Install this agent skill to your Project

npx add-skill https://github.com/majiayu000/claude-skill-registry/tree/main/skills/development/ollama-local

SKILL.md

Ollama Local Inference

Run LLMs locally for cost savings, privacy, and offline development.

When to Use

CI/CD pipelines (93% cost reduction)
Development without API costs
Privacy-sensitive data
Offline environments
High-volume batch processing

Quick Start

bash

# Install Ollama
curl -fsSL https://ollama.ai/install.sh | sh

# Pull models
ollama pull deepseek-r1:70b      # Reasoning (GPT-4 level)
ollama pull qwen2.5-coder:32b    # Coding
ollama pull nomic-embed-text     # Embeddings

# Start server
ollama serve

Recommended Models (M4 Max 256GB)

Task	Model	Size	Notes
Reasoning	`deepseek-r1:70b`	~42GB	GPT-4 level
Coding	`qwen2.5-coder:32b`	~35GB	73.7% Aider benchmark
Embeddings	`nomic-embed-text`	~0.5GB	768 dims, fast
General	`llama3.2:70b`	~40GB	Good all-around

LangChain Integration

python

from langchain_ollama import ChatOllama, OllamaEmbeddings

# Chat model
llm = ChatOllama(
    model="deepseek-r1:70b",
    base_url="http://localhost:11434",
    temperature=0.0,
    num_ctx=32768,      # Context window
    keep_alive="5m",    # Keep model loaded
)

# Embeddings
embeddings = OllamaEmbeddings(
    model="nomic-embed-text",
    base_url="http://localhost:11434",
)

# Generate
response = await llm.ainvoke("Explain async/await")
vector = await embeddings.aembed_query("search text")

Tool Calling with Ollama

python

from langchain_core.tools import tool

@tool
def search_docs(query: str) -> str:
    """Search the document database."""
    return f"Found results for: {query}"

# Bind tools
llm_with_tools = llm.bind_tools([search_docs])
response = await llm_with_tools.ainvoke("Search for Python patterns")

Structured Output

python

from pydantic import BaseModel, Field

class CodeAnalysis(BaseModel):
    language: str = Field(description="Programming language")
    complexity: int = Field(ge=1, le=10)
    issues: list[str] = Field(description="Found issues")

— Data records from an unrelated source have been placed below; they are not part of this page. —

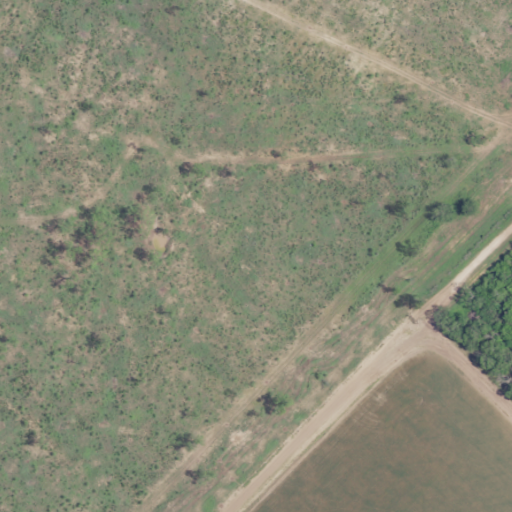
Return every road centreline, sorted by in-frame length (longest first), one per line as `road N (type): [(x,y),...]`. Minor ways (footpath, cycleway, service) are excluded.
road 1 (residential): [(511,149),(93,166),(0,196)]
road 2 (residential): [(306,511),(511,319)]
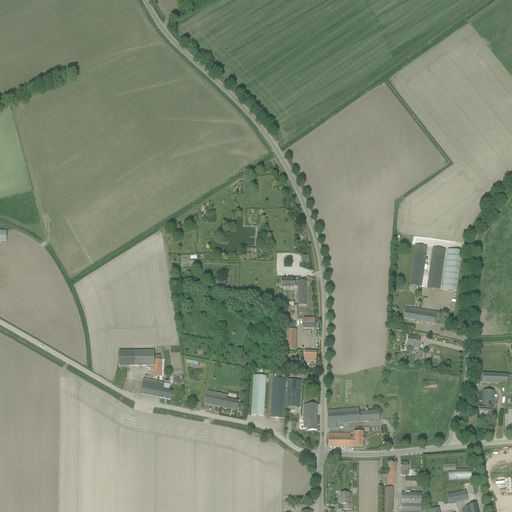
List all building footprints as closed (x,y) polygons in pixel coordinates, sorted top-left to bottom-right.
[(421,287),(423,271),(424,265),(427,247),(415,246),(409,286),(421,287)] [(439,290),(445,250),(433,248),(427,288),(439,290)] [(442,290),(456,292),(462,252),(447,250),(442,290)] [(0,285),(8,286),(9,265),(0,264),(0,285)] [(298,287),(298,305),(306,305),(306,281),(298,281),(298,282),(294,282),(294,279),(281,279),(281,284),(280,284),(280,287),(281,287),(281,288),(294,288),(294,287),(298,287)] [(441,326),(443,314),(415,309),(414,312),(405,311),(404,319),(441,326)] [(303,319),(303,329),(315,329),(315,319),(303,319)] [(286,350),(295,350),(296,330),(286,330),(286,350)] [(419,349),(420,338),(408,336),(406,347),(419,349)] [(154,351),(120,351),(120,366),(155,365),(155,375),(165,375),(164,360),(162,360),(154,360),(154,351)] [(304,352),(304,361),(316,361),(317,353),(304,352)] [(508,376),(479,373),(478,383),(507,385),(508,376)] [(273,374),(270,418),(283,419),(286,375),(273,374)] [(251,416),(263,416),(266,376),(254,376),(251,416)] [(140,395),(171,401),(173,391),(163,389),(164,383),(144,379),(140,395)] [(286,406),(299,407),(301,380),(288,379),(286,406)] [(207,391),(204,404),(236,411),(238,402),(226,400),(227,395),(207,391)] [(492,413),(493,406),(490,405),(490,404),(497,404),(497,399),(494,398),(494,392),(483,391),(482,403),(479,403),(478,411),(492,413)] [(316,431),(316,405),(306,405),(304,405),(304,424),(308,424),(308,431),(316,431)] [(336,424),(359,422),(380,421),(379,410),(358,412),(358,408),(340,410),(328,411),(328,414),(328,429),(336,428),(336,424)] [(353,447),(363,447),(363,433),(363,429),(357,429),(357,433),(353,433),(353,438),(350,438),(350,435),(328,434),(329,447),(346,447),(353,447)] [(472,471),(448,472),(448,480),(472,479),(472,471)] [(405,487),(419,488),(419,478),(405,478),(405,487)] [(393,511),(393,488),(385,488),(384,511),(391,511),(392,511),(393,511)] [(467,500),(466,491),(447,495),(448,495),(443,496),(445,505),(467,500)] [(421,511),(422,493),(401,493),(401,511),(418,511),(421,511)] [(348,505),(348,502),(352,502),(352,494),(340,494),(340,505),(344,505),(344,510),(350,510),(350,505),(348,505)]
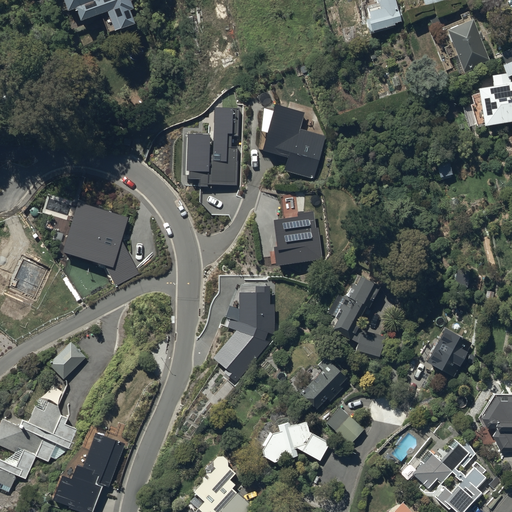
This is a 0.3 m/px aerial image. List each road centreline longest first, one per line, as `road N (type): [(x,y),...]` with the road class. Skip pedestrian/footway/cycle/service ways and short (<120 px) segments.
road 1 (residential): [(190,279),(169,203),(148,180),(84,156),(53,156),(0,176)]
road 2 (residential): [(131,511),(181,371),(190,279)]
road 3 (residential): [(190,279),(152,282),(0,368)]
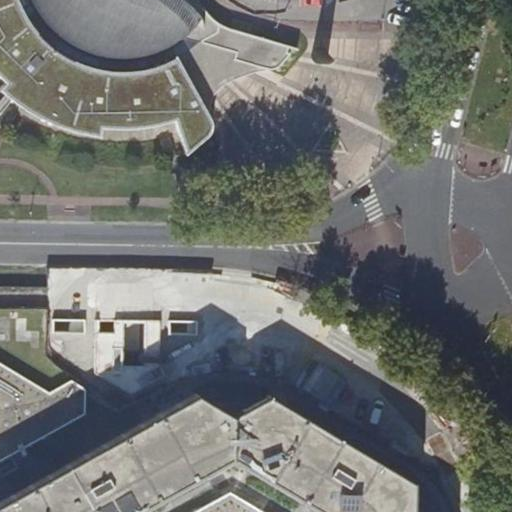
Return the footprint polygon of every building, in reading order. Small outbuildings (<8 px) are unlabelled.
[(0,0),(0,78),(7,87),(3,94),(13,104),(32,116),(53,127),(76,136),(100,140),(102,131),(125,133),(155,130),(177,123),(188,155),(211,134),(213,129),(213,125),(212,121),(212,108),(217,98),(229,87),(238,84),(271,75),(278,71),(281,70),(295,52),(228,31),(216,25),(207,15),(198,0),(0,0)] [(326,61),(327,58),(326,56),(325,54),(323,52),(321,51),(319,50),(316,51),(314,52),(312,54),(311,56),(311,59),(312,61),(313,64),(315,65),(318,66),(320,66),(323,65),(325,63),(326,61)] [(72,334),(75,347),(82,360),(94,370),(108,376),(124,376),(138,371),(150,362),(159,349),(162,334),(160,319),(155,307),(147,298),(137,291),(125,287),(113,287),(99,290),(88,297),(79,308),(74,320),(72,334)] [(0,460),(12,454),(26,446),(82,414),(82,389),(68,381),(47,395),(0,367),(0,460)] [(196,393),(44,477),(30,485),(0,501),(0,511),(129,511),(228,458),(231,414),(196,393)] [(319,511),(411,511),(410,481),(267,395),(231,414),(228,458),(319,511)] [(12,454),(30,485),(44,477),(26,446),(12,454)] [(261,511),(231,493),(196,511),(261,511)]
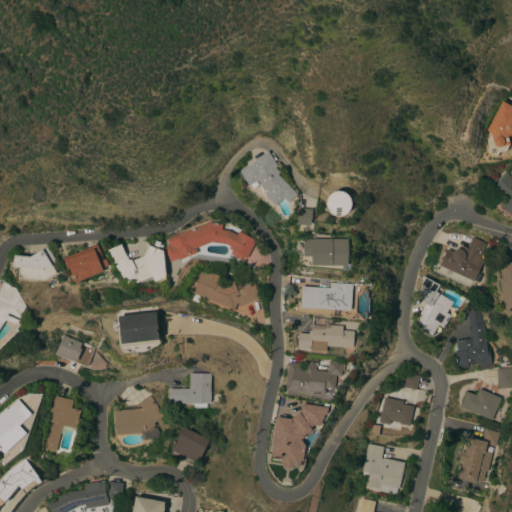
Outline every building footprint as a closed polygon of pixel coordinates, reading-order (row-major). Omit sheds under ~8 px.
[(511,131),(511,132),(511,134),(508,140),(509,145),(508,145),(504,152),(498,152),(496,156),(490,155),(486,150),(488,147),(487,140),(491,133),(486,131),(502,101),(511,106),(511,131)] [(267,151),(277,166),(275,167),(279,173),(277,174),(296,194),(287,203),(283,198),(275,206),(264,196),(267,193),(256,181),(248,186),(239,170),(254,161),(253,160),(267,151)] [(511,179),(511,216),(499,205),(501,199),(492,188),(498,183),(496,181),(505,172),(511,179)] [(347,214),(345,215),(343,216),(341,217),(339,217),(337,217),(334,216),(332,215),(331,214),(329,213),(328,211),(327,209),(326,207),(326,205),(326,202),(326,200),(327,198),(329,196),(330,195),(332,193),(334,192),(336,192),(338,191),(340,192),(343,192),(345,193),(346,194),(348,196),(349,198),(350,200),(351,202),(351,204),(351,206),(351,208),(350,210),(348,212),(347,214)] [(312,210),(309,226),(295,224),(297,208),(312,210)] [(209,222),(222,223),(221,230),(228,231),(236,235),(238,231),(255,241),(246,258),(242,256),(240,260),(229,255),(231,250),(228,249),(229,248),(225,246),(211,244),(196,250),(197,253),(178,260),(178,258),(169,261),(164,248),(169,246),(166,239),(209,222)] [(457,252),(457,251),(459,252),(459,251),(464,253),(471,237),(487,244),(479,260),(482,261),(472,283),(453,274),(452,275),(441,270),(441,269),(437,267),(446,247),(457,252)] [(347,239),(347,266),(308,266),(308,262),(301,262),(301,242),(309,242),(309,239),(347,239)] [(103,260),(105,259),(108,266),(101,269),(102,272),(75,283),(69,268),(67,269),(63,259),(96,244),(103,260)] [(123,251),(124,250),(128,260),(132,259),(132,260),(143,256),(145,250),(147,251),(149,246),(161,251),(162,250),(165,280),(157,283),(156,281),(154,282),(152,277),(133,285),(132,282),(125,284),(122,278),(112,263),(114,262),(112,257),(111,257),(106,250),(120,244),(123,251)] [(30,257),(47,247),(56,262),(51,265),(56,274),(43,281),(18,278),(19,268),(13,267),(14,255),(30,257)] [(511,320),(504,312),(498,279),(501,278),(498,265),(511,261),(511,320)] [(205,274),(206,271),(219,276),(217,282),(224,285),(232,281),(235,287),(240,284),(241,287),(253,282),(260,298),(238,307),(236,303),(234,310),(191,293),(200,272),(205,274)] [(442,328),(438,325),(431,336),(420,329),(422,327),(416,323),(421,315),(419,314),(425,304),(422,303),(423,299),(418,296),(420,293),(418,292),(420,288),(422,276),(439,285),(435,291),(452,302),(446,312),(450,315),(442,328)] [(0,288),(3,281),(16,288),(26,306),(17,325),(6,320),(0,329),(0,288)] [(301,287),(329,288),(329,283),(352,284),(350,311),(299,308),(301,287)] [(470,339),(466,311),(477,310),(478,311),(482,324),(483,323),(487,349),(488,349),(490,363),(476,365),(476,364),(467,365),(467,368),(455,370),(453,352),(457,352),(455,341),(470,339)] [(155,312),(159,342),(119,347),(117,331),(114,332),(114,327),(119,326),(118,317),(155,312)] [(297,333),(308,334),(308,331),(311,331),(311,329),(324,329),(324,328),(329,328),(330,325),(342,326),(342,331),(353,331),(353,348),(326,347),(326,352),(310,351),(310,350),(297,349),(297,333)] [(81,343),(81,344),(93,349),(86,367),(56,355),(56,353),(55,353),(62,335),(81,343)] [(299,364),(299,370),(304,370),(305,364),(316,365),(315,370),(327,372),(328,361),(343,362),(343,363),(344,363),(343,370),(344,370),(343,375),(341,374),(341,376),(335,375),(334,389),(325,388),(324,394),(285,389),(288,363),(299,364)] [(511,387),(497,388),(496,369),(511,368),(511,387)] [(416,390),(402,387),(406,372),(419,375),(416,390)] [(210,404),(206,404),(206,408),(194,408),(194,404),(168,404),(168,389),(188,389),(189,373),(210,374),(210,404)] [(500,398),(491,421),(459,407),(466,391),(475,396),(478,389),(500,398)] [(75,429),(62,425),(55,452),(43,449),(52,412),(50,411),(54,396),(72,401),(71,408),(80,410),(75,429)] [(141,409),(138,404),(149,396),(157,406),(156,407),(163,416),(153,423),(155,426),(153,427),(154,429),(148,433),(115,435),(114,411),(141,409)] [(401,425),(398,424),(398,423),(389,420),(388,425),(378,423),(384,398),(402,401),(401,404),(406,405),(401,425)] [(0,413),(5,409),(6,410),(17,400),(24,407),(21,410),(28,417),(19,426),(24,432),(3,452),(0,449),(0,413)] [(304,446),(302,462),(300,461),(299,467),(292,466),(290,469),(288,470),(284,469),(283,467),(283,465),(279,464),(280,457),(270,456),(271,447),(275,422),(276,422),(277,418),(286,420),(290,419),(299,413),(300,405),(301,405),(301,403),(327,408),(325,415),(323,415),(323,418),(321,418),(321,424),(320,425),(318,425),(318,426),(312,426),(309,428),(311,430),(303,436),(304,437),(300,440),(302,443),(304,446)] [(208,440),(195,466),(169,453),(182,427),(208,440)] [(498,433),(495,447),(486,444),(484,452),(491,453),(487,472),(485,471),(482,482),(475,481),(474,483),(458,479),(461,468),(459,468),(460,462),(458,462),(460,451),(464,453),(465,449),(463,448),(464,446),(466,446),(468,438),(482,441),(485,429),(498,433)] [(398,488),(397,488),(395,494),(379,491),(379,489),(365,485),(368,472),(361,471),(367,443),(383,447),(381,457),(404,462),(398,488)] [(38,477),(37,478),(41,482),(25,494),(18,486),(4,503),(0,499),(0,480),(8,471),(25,459),(38,477)] [(67,493),(84,489),(83,484),(104,481),(108,504),(113,503),(111,511),(49,511),(46,504),(67,493)] [(121,498),(107,496),(108,484),(108,481),(122,483),(121,498)] [(163,502),(163,506),(164,506),(163,511),(131,511),(135,497),(163,502)] [(358,511),(361,498),(375,502),(372,511),(358,511)]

structured_llm = llm.with_structured_output(CodeAnalysis)
result = await structured_llm.ainvoke("Analyze this code: ...")
# result is typed CodeAnalysis object

Provider Factory Pattern

python

import os

def get_llm_provider(task_type: str = "general"):
    """Auto-switch between Ollama and cloud APIs."""
    if os.getenv("OLLAMA_ENABLED") == "true":
        models = {
            "reasoning": "deepseek-r1:70b",
            "coding": "qwen2.5-coder:32b",
            "general": "llama3.2:70b",
        }
        return ChatOllama(
            model=models.get(task_type, "llama3.2:70b"),
            keep_alive="5m"
        )
    else:
        # Fall back to cloud API
        return ChatOpenAI(model="gpt-4o")

# Usage
llm = get_llm_provider(task_type="coding")

Environment Configuration

bash

# .env.local
OLLAMA_ENABLED=true
OLLAMA_HOST=http://localhost:11434
OLLAMA_MODEL_REASONING=deepseek-r1:70b
OLLAMA_MODEL_CODING=qwen2.5-coder:32b
OLLAMA_MODEL_EMBED=nomic-embed-text

# Performance tuning (Apple Silicon)
OLLAMA_MAX_LOADED_MODELS=3    # Keep 3 models in memory
OLLAMA_KEEP_ALIVE=5m          # 5 minute keep-alive

CI Integration

yaml

# GitHub Actions (self-hosted runner)
jobs:
  test:
    runs-on: self-hosted  # M4 Max runner
    env:
      OLLAMA_ENABLED: "true"
    steps:
      - name: Pre-warm models
        run: |
          curl -s http://localhost:11434/api/embeddings \
            -d '{"model":"nomic-embed-text","prompt":"warmup"}' > /dev/null

      - name: Run tests
        run: pytest tests/

Cost Comparison

Provider	Monthly Cost	Latency
Cloud APIs	~$675/month	200-500ms
Ollama Local	~$50 (electricity)	50-200ms
Savings	93%	2-3x faster

Best Practices

DO use keep_alive="5m" in CI (avoid cold starts)
DO pre-warm models before first call
DO set num_ctx=32768 on Apple Silicon
DO use provider factory for cloud/local switching
DON'T use keep_alive=-1 (wastes memory)
DON'T skip pre-warming in CI (30-60s cold start)

Troubleshooting

bash

# Check if Ollama is running
curl http://localhost:11434/api/tags

# List loaded models
ollama list

# Check model memory usage
ollama ps

# Pull specific version
ollama pull deepseek-r1:70b-q4_K_M

Related Skills

embeddings - Embedding patterns (works with nomic-embed-text)
llm-evaluation - Testing with local models
cost-optimization - Broader cost strategies

Maintainer

majiayu000 Core maintainer

Source details

Full Name: majiayu000/claude-skill-registry
Branch: main
Path in repo: skills/development/ollama-local
License: MIT License

Featured Tools

Join Our Newsletter

Stay updated with the latest AI tools, news, and offers by subscribing to our weekly newsletter.

Recommended Agent Skills

Expand your agent's capabilities with these related and highly-rated skills.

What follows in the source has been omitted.